SOME 44 much-needed hospice beds are currently lying unused because there is no money to open them.
Sharon Foley, of the Irish Hospice Foundation, said that around 29,000 people in Ireland die annually with €72m going into specialist palliative care, about €1.3bn on end-of-life care.
"But this spending is largely unplanned and uncoordinated," she added.
"Most of us wish to die at home but 43pc of us will die in an acute hospital."
She told the Joint Oireachtas Committee on Health and Children: "We know from a hospital audit we conducted that over 80pc of people who died entered the hospital via the emergency department.
"Most patients were not seen by specialist palliative care. On their last admission, patients were in hospital for over three weeks before they died. 44pc of people died in a single room.
"And up to one quarter of patients could have died at home if the community supports were in place."
She pointed out that there are plenty of strong national policies around specialist palliative care but we fall down when it comes to putting policy into practice.
"And this failing means that citizens are living and dying with an inequitable system where some people have more access to more services and choice of care while as many as 2,500 people can't access an inpatient hospice bed because they don't exist. We have 155 hospice beds today.

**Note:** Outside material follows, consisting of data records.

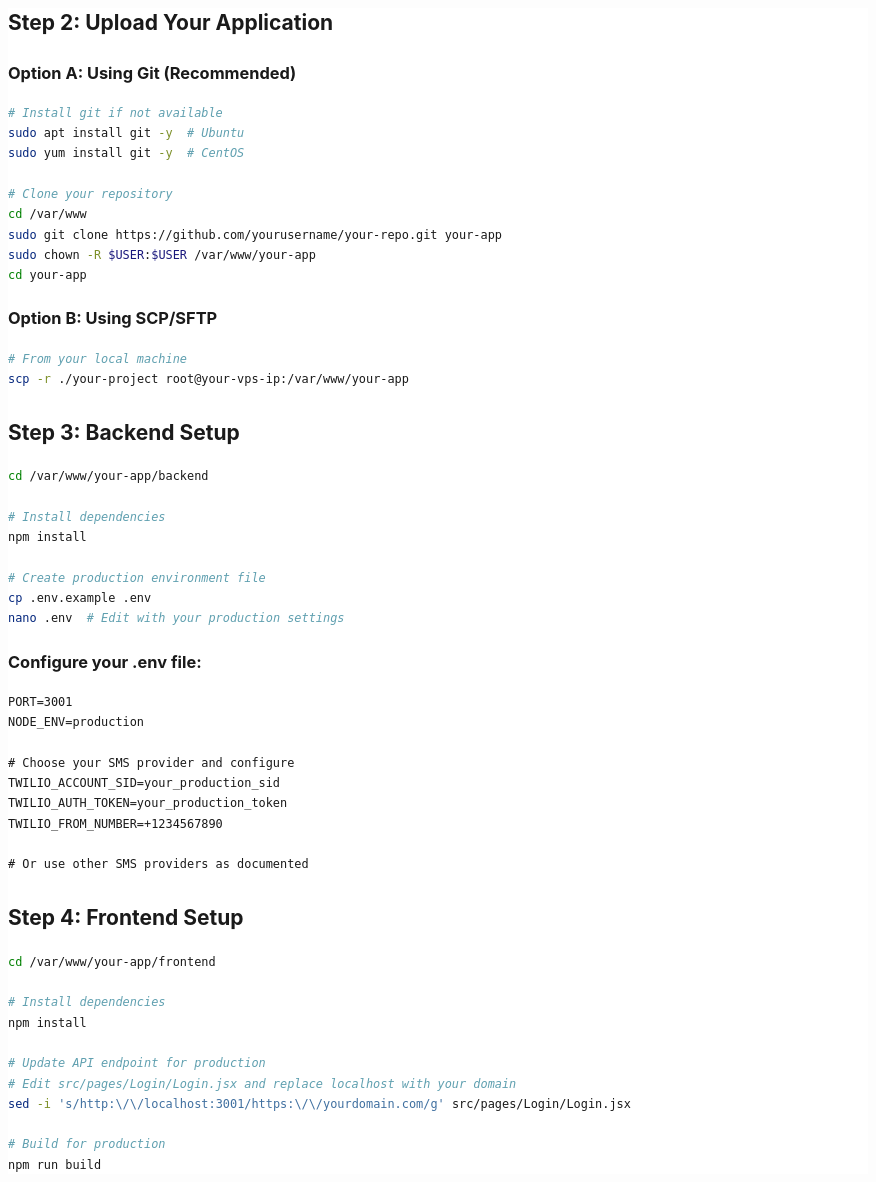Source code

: ## Step 2: Upload Your Application

### Option A: Using Git (Recommended)
```bash
# Install git if not available
sudo apt install git -y  # Ubuntu
sudo yum install git -y  # CentOS

# Clone your repository
cd /var/www
sudo git clone https://github.com/yourusername/your-repo.git your-app
sudo chown -R $USER:$USER /var/www/your-app
cd your-app
```

### Option B: Using SCP/SFTP
```bash
# From your local machine
scp -r ./your-project root@your-vps-ip:/var/www/your-app
```

## Step 3: Backend Setup

```bash
cd /var/www/your-app/backend

# Install dependencies
npm install

# Create production environment file
cp .env.example .env
nano .env  # Edit with your production settings
```

### Configure your .env file:
```env
PORT=3001
NODE_ENV=production

# Choose your SMS provider and configure
TWILIO_ACCOUNT_SID=your_production_sid
TWILIO_AUTH_TOKEN=your_production_token
TWILIO_FROM_NUMBER=+1234567890

# Or use other SMS providers as documented
```

## Step 4: Frontend Setup

```bash
cd /var/www/your-app/frontend

# Install dependencies
npm install

# Update API endpoint for production
# Edit src/pages/Login/Login.jsx and replace localhost with your domain
sed -i 's/http:\/\/localhost:3001/https:\/\/yourdomain.com/g' src/pages/Login/Login.jsx

# Build for production
npm run build
```
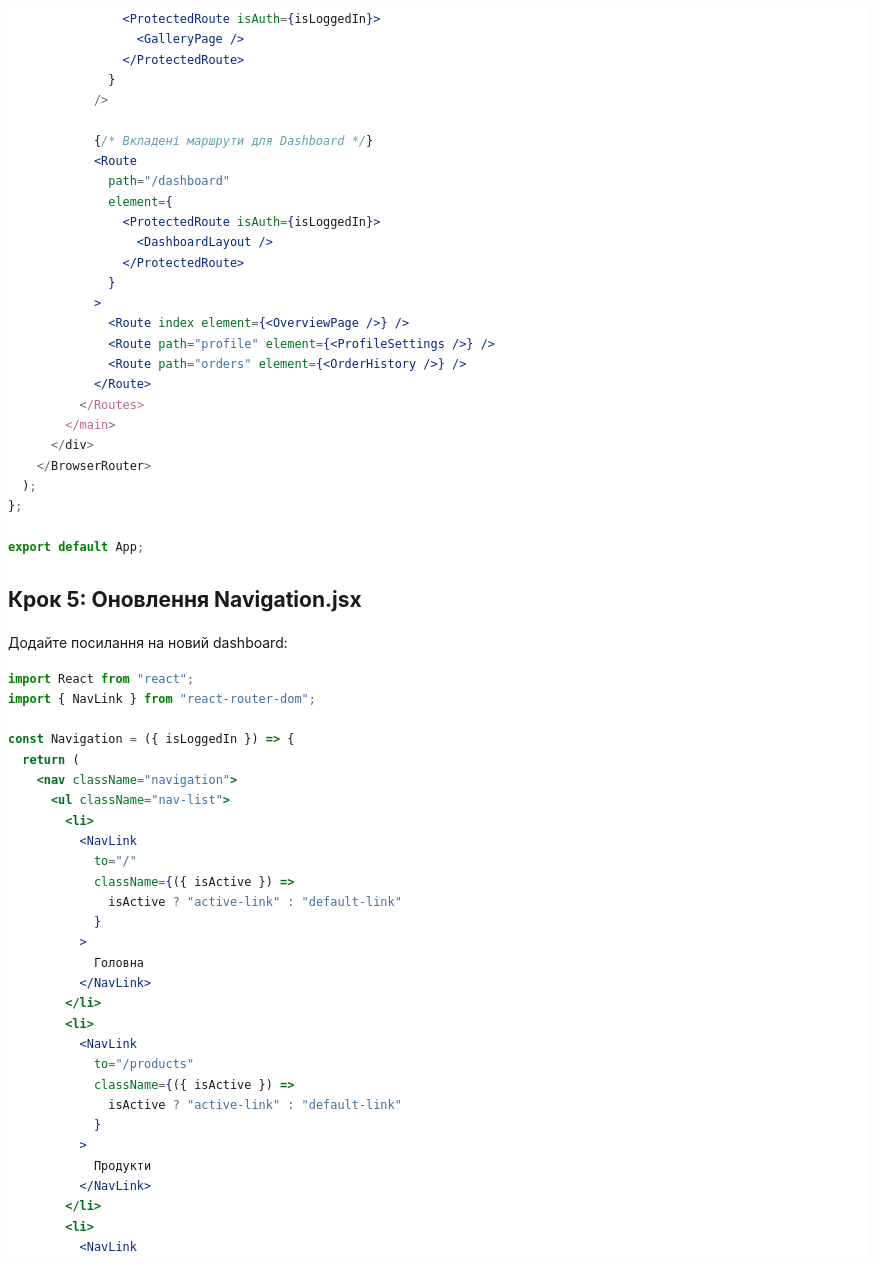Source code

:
 ```jsx
                <ProtectedRoute isAuth={isLoggedIn}>
                  <GalleryPage />
                </ProtectedRoute>
              }
            />

            {/* Вкладені маршрути для Dashboard */}
            <Route
              path="/dashboard"
              element={
                <ProtectedRoute isAuth={isLoggedIn}>
                  <DashboardLayout />
                </ProtectedRoute>
              }
            >
              <Route index element={<OverviewPage />} />
              <Route path="profile" element={<ProfileSettings />} />
              <Route path="orders" element={<OrderHistory />} />
            </Route>
          </Routes>
        </main>
      </div>
    </BrowserRouter>
  );
};

export default App;
```

## Крок 5: Оновлення Navigation.jsx

Додайте посилання на новий dashboard:

```jsx
import React from "react";
import { NavLink } from "react-router-dom";

const Navigation = ({ isLoggedIn }) => {
  return (
    <nav className="navigation">
      <ul className="nav-list">
        <li>
          <NavLink
            to="/"
            className={({ isActive }) =>
              isActive ? "active-link" : "default-link"
            }
          >
            Головна
          </NavLink>
        </li>
        <li>
          <NavLink
            to="/products"
            className={({ isActive }) =>
              isActive ? "active-link" : "default-link"
            }
          >
            Продукти
          </NavLink>
        </li>
        <li>
          <NavLink
```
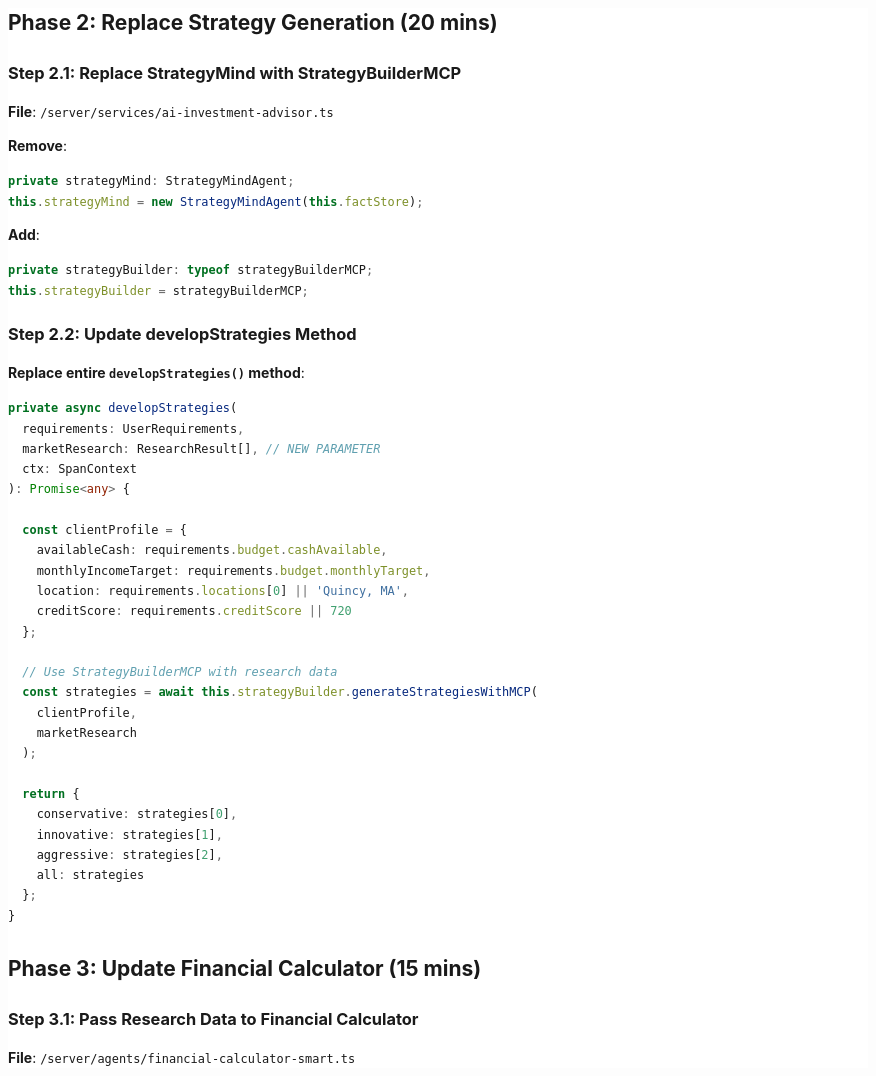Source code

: ## Phase 2: Replace Strategy Generation (20 mins)

### Step 2.1: Replace StrategyMind with StrategyBuilderMCP
**File**: `/server/services/ai-investment-advisor.ts`

**Remove**:
```typescript
private strategyMind: StrategyMindAgent;
this.strategyMind = new StrategyMindAgent(this.factStore);
```

**Add**:
```typescript
private strategyBuilder: typeof strategyBuilderMCP;
this.strategyBuilder = strategyBuilderMCP;
```

### Step 2.2: Update developStrategies Method
**Replace entire `developStrategies()` method**:
```typescript
private async developStrategies(
  requirements: UserRequirements,
  marketResearch: ResearchResult[], // NEW PARAMETER
  ctx: SpanContext
): Promise<any> {
  
  const clientProfile = {
    availableCash: requirements.budget.cashAvailable,
    monthlyIncomeTarget: requirements.budget.monthlyTarget,
    location: requirements.locations[0] || 'Quincy, MA',
    creditScore: requirements.creditScore || 720
  };
  
  // Use StrategyBuilderMCP with research data
  const strategies = await this.strategyBuilder.generateStrategiesWithMCP(
    clientProfile,
    marketResearch
  );
  
  return {
    conservative: strategies[0],
    innovative: strategies[1], 
    aggressive: strategies[2],
    all: strategies
  };
}
```

## Phase 3: Update Financial Calculator (15 mins)

### Step 3.1: Pass Research Data to Financial Calculator
**File**: `/server/agents/financial-calculator-smart.ts`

We should have 450. We have significant deficits in hospice staff.
"There are three regions of the country with no inpatient hospice unit – the north east, the midlands and the south east – as well as Kerry, Wicklow and Mayo.
"Yet look what could be delivered. We know that hospice home care teams – and they're all over Ireland – help people to fulfil their wish to live and die at home.
"Some 26pc of us die at home. Under the care of a home care team, that number soars to 40pc."
She called for a national end-of-life and bereavement strategy to help us to plan all services including specialist hospice care.
Prof Eamon O'Shea of the Irish Centre for Social Gerontology, National University of Ireland, Galway said the availability of single rooms at time of death is a problem, particularly in public residential care and some acute hospitals.
"Neither do staff in these settings tend to have formal qualifications in palliative care, with less than one-third of all facilities reporting that their nurses hold a qualification in palliative care," he told the members.
He called for more consultation with older people in order to establish expressed needs and preferences with respect to end-of-life care, if necessary through greater use of advance directives.